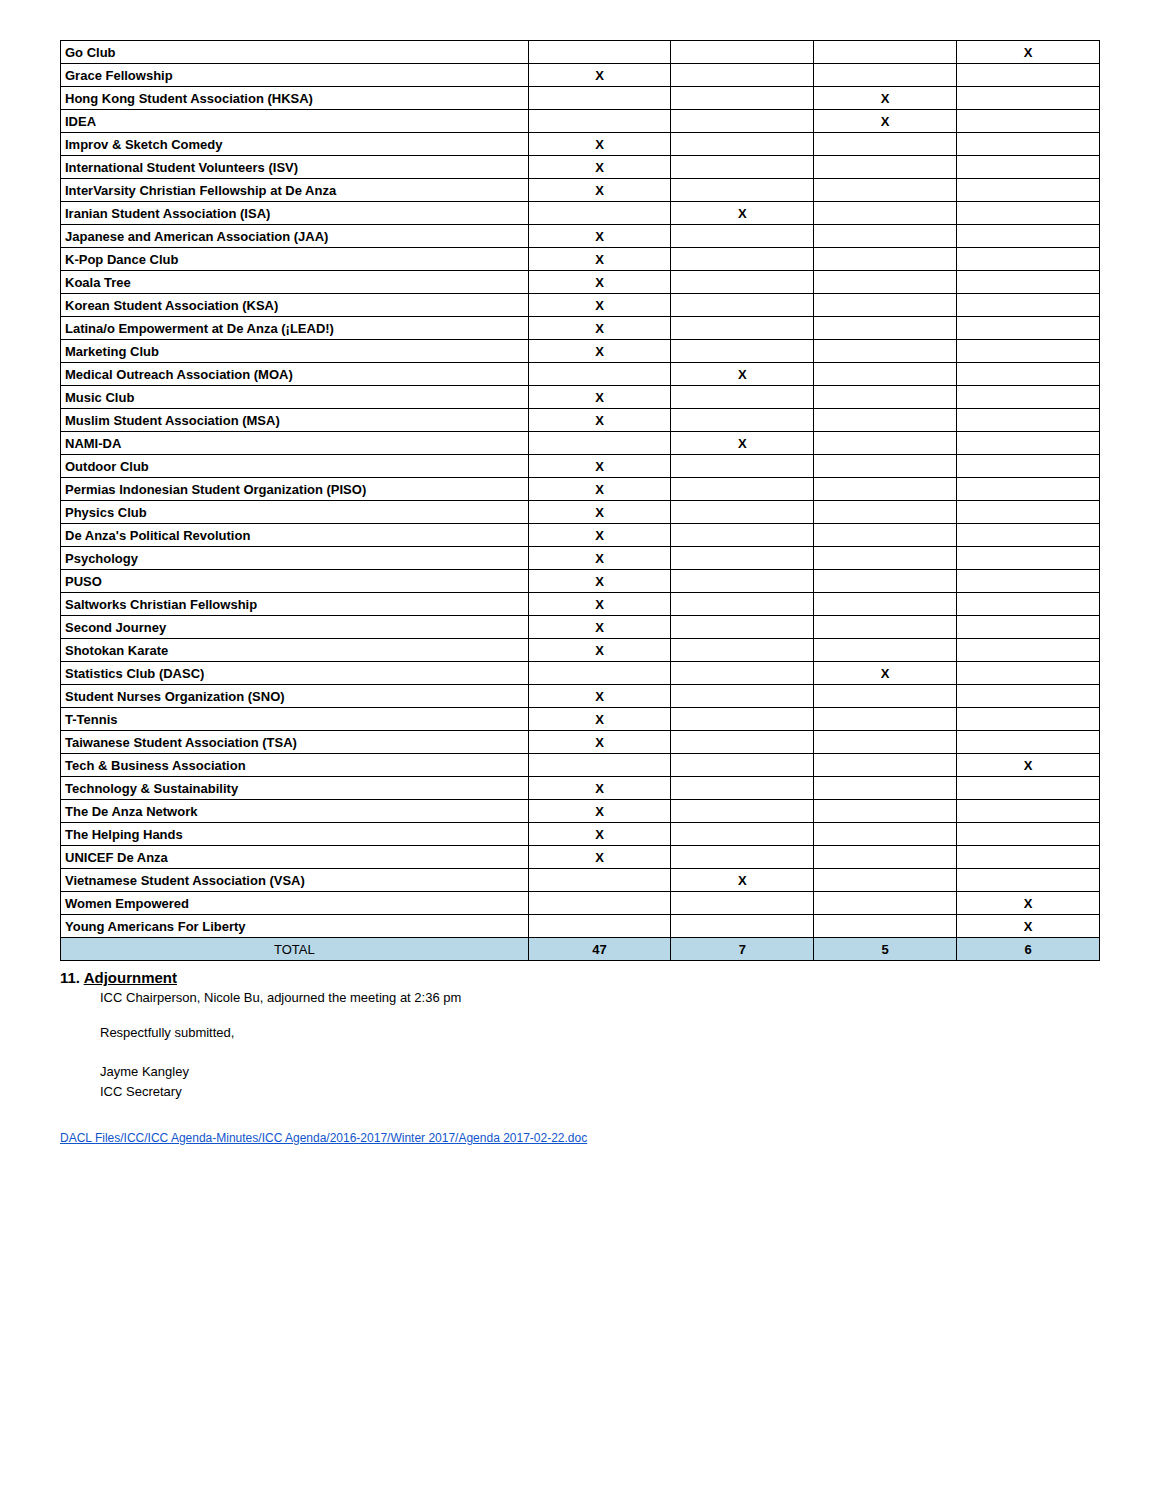| Go Club | | | | X |
| Grace Fellowship | X | | | |
| Hong Kong Student Association (HKSA) | | | X | |
| IDEA | | | X | |
| Improv & Sketch Comedy | X | | | |
| International Student Volunteers (ISV) | X | | | |
| InterVarsity Christian Fellowship at De Anza | X | | | |
| Iranian Student Association (ISA) | | X | | |
| Japanese and American Association (JAA) | X | | | |
| K-Pop Dance Club | X | | | |
| Koala Tree | X | | | |
| Korean Student Association (KSA) | X | | | |
| Latina/o Empowerment at De Anza (¡LEAD!) | X | | | |
| Marketing Club | X | | | |
| Medical Outreach Association (MOA) | | X | | |
| Music Club | X | | | |
| Muslim Student Association (MSA) | X | | | |
| NAMI-DA | | X | | |
| Outdoor Club | X | | | |
| Permias Indonesian Student Organization (PISO) | X | | | |
| Physics Club | X | | | |
| De Anza's Political Revolution | X | | | |
| Psychology | X | | | |
| PUSO | X | | | |
| Saltworks Christian Fellowship | X | | | |
| Second Journey | X | | | |
| Shotokan Karate | X | | | |
| Statistics Club (DASC) | | | X | |
| Student Nurses Organization (SNO) | X | | | |
| T-Tennis | X | | | |
| Taiwanese Student Association (TSA) | X | | | |
| Tech & Business Association | | | | X |
| Technology & Sustainability | X | | | |
| The De Anza Network | X | | | |
| The Helping Hands | X | | | |
| UNICEF De Anza | X | | | |
| Vietnamese Student Association (VSA) | | X | | |
| Women Empowered | | | | X |
| Young Americans For Liberty | | | | X |
| TOTAL | 47 | 7 | 5 | 6 |
11. Adjournment
ICC Chairperson, Nicole Bu, adjourned the meeting at 2:36 pm
Respectfully submitted,
Jayme Kangley
ICC Secretary
DACL Files/ICC/ICC Agenda-Minutes/ICC Agenda/2016-2017/Winter 2017/Agenda 2017-02-22.doc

----

**Try it:** Retype, in the same exact form, the lines of the material above from the line holding "Christian Fellowship | X | | | |" through the line holding "Association | | | | X |".

**Output for this task:**
| Saltworks Christian Fellowship | X | | | |
| Second Journey | X | | | |
| Shotokan Karate | X | | | |
| Statistics Club (DASC) | | | X | |
| Student Nurses Organization (SNO) | X | | | |
| T-Tennis | X | | | |
| Taiwanese Student Association (TSA) | X | | | |
| Tech & Business Association | | | | X |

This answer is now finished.